Cause for Concern
Perhaps you’ve seen the reports—or the incredulous editorials—addressing what little time doctors spend with their patients. Though they serve as the foremost authorities on our health, doctors spend mere minutes with us each year (often less time than we spend filling out paperwork or decoding benefit plans). One study found the median length of visits to be 15.7 minutes, with median patient talk time at 5.3 minutes and doctor talk time at 5.2 minutes.
In these brief encounters, what subjects could possibly be covered in any detail? Considering the many important threads that make up an individual’s health and wellness and inevitable questions about oddly persistent rashes and dull aches between the shoulders … how much is left unsaid?
In a recent survey of 3,000 Americans, we investigated the following question: Do doctors adequately address with their patients the leading causes of death in America?
We divided our analysis into two respondent groups, ages 15-44 and 45-64, and focused on the most preventable causes of death. Whereas ovarian cancer in a 74-year-old woman is difficult to prevent, premature deaths by drug overdose and traffic accidents are less so.
We asked patients to consider carefully which subjects their doctors have raised in conversation with them and to what degree.

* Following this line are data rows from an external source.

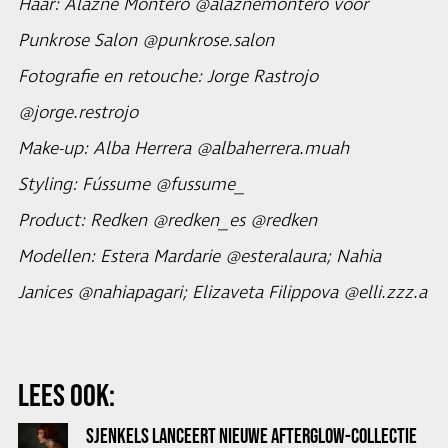
Haar: Alazne Montero @alaznemontero voor
Punkrose Salon @punkrose.salon
Fotografie en retouche: Jorge Rastrojo
@jorge.restrojo
Make-up: Alba Herrera @albaherrera.muah
Styling: Fússume @fussume_
Product: Redken @redken_es @redken
Modellen: Estera Mardarie @esteralaura; Nahia
Janices @nahiapagari; Elizaveta Filippova @elli.zzz.a
LEES OOK:
SJENKELS LANCEERT NIEUWE AFTERGLOW-COLLECTIE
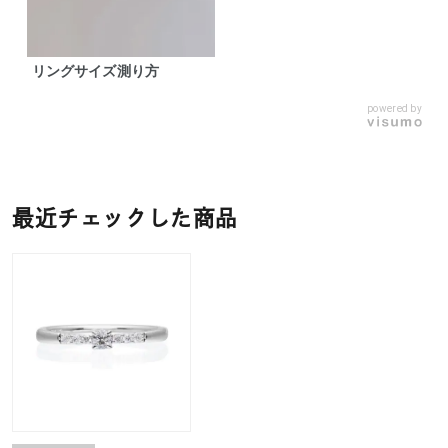
リングサイズ測り方
powered by
最近チェックした商品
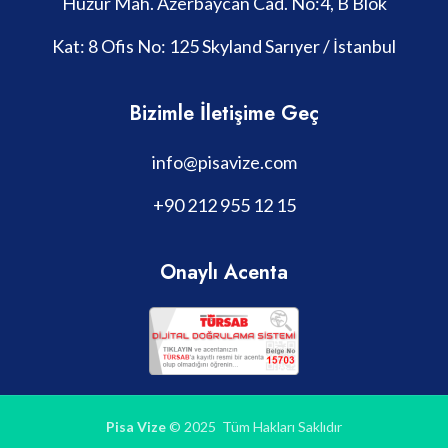
Huzur Mah. Azerbaycan Cad. No:4, B Blok
Kat: 8 Ofis No: 125 Skyland Sarıyer / İstanbul
Bizimle İletişime Geç
info@pisavize.com
+90 212 955 12 15
Onaylı Acenta
Pisa Vize
© 2025 Tüm Hakları Saklıdır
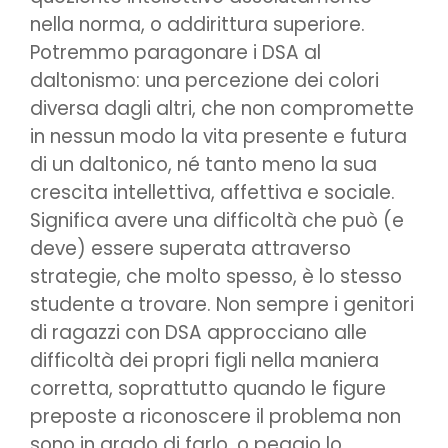
nella norma, o addirittura superiore.
Potremmo paragonare i DSA al
daltonismo: una percezione dei colori
diversa dagli altri, che non compromette
in nessun modo la vita presente e futura
di un daltonico, né tanto meno la sua
crescita intellettiva, affettiva e sociale.
Significa avere una difficoltà che può (e
deve) essere superata attraverso
strategie, che molto spesso, è lo stesso
studente a trovare. Non sempre i genitori
di ragazzi con DSA approcciano alle
difficoltà dei propri figli nella maniera
corretta, soprattutto quando le figure
preposte a riconoscere il problema non
sono in grado di farlo, o peggio lo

The graphic below connects the top ten causes of death in America for people ages 15-44 with the results of our study, which indicates what percentage of patients have had any discussion with their doctor about a given subject.

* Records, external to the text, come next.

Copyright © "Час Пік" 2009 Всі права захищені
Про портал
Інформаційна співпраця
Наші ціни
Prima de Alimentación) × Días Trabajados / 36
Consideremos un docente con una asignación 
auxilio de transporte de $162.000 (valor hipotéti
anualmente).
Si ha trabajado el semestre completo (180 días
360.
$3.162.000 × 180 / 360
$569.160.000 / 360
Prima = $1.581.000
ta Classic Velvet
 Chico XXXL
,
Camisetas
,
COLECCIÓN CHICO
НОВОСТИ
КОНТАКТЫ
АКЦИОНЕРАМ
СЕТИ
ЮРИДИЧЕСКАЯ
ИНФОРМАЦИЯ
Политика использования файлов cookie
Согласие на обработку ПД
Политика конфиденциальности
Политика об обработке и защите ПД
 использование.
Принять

The opioid crisis has been a national epidemic for several years now. As Dave Chase argues in his new book, The Opioid Crisis Wake-Up Call, the causes of this crisis are complex. Yet certainly the fact that fewer than 1 in 10 Americans report that their doctors have raised the subject with them represents a significant failure of the healthcare system to address it.
And what about traffic accidents? Doctors aren’t expected to be babysitters, but what else is the act of wearing a seatbelt if not a preventative health measure? And why aren’t doctors raising the issue of distracted driving, just as they surely raised the issue of cigarette smoking in decades past when the dangers of tobacco first became clear?

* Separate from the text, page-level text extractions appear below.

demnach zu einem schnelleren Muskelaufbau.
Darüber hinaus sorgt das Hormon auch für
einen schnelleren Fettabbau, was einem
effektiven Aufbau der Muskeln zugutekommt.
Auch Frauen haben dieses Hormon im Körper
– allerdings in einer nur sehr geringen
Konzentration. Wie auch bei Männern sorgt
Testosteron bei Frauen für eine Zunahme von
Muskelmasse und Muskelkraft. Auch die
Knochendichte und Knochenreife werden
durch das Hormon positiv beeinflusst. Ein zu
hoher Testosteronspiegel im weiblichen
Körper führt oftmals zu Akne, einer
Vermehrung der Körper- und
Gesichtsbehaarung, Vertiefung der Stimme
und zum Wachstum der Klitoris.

Yet perhaps none of the data casts these tragically rushed visits in a harsher light than the lack of memorable, explicit discussion around subjects like diet, exercise, and stress. When even the most basic fundamentals are glossed over, what’s left?
In the second half of our analysis focused on ages 45-64, we saw the same evidence of neglected fundamentals. Look no further than this: in a group where coronary heart disease is the most common cause of death and people are often in the thick of “midlife crises,” demanding careers, and intense family demands, the subject of “stress” gets raised in less than half of doctor-patient relationships.
The bottom line is that doctors across America are routinely failing to engage their patients in dialogue around issues that have the greatest impact on their patients’ health. The reason for this is as obvious as it is distressing: primary care doctors in fee-for-service medicine simply have too little time to spend with patients. They have too little time to even raise these subjects, much less spend the time and attention it takes to have an impact on their patients’ behavior in a meaningful way. If America wants to change its health as a society, it needs to find a way for its primary care physicians to spend more time with their patients. It needs to embrace direct primary care.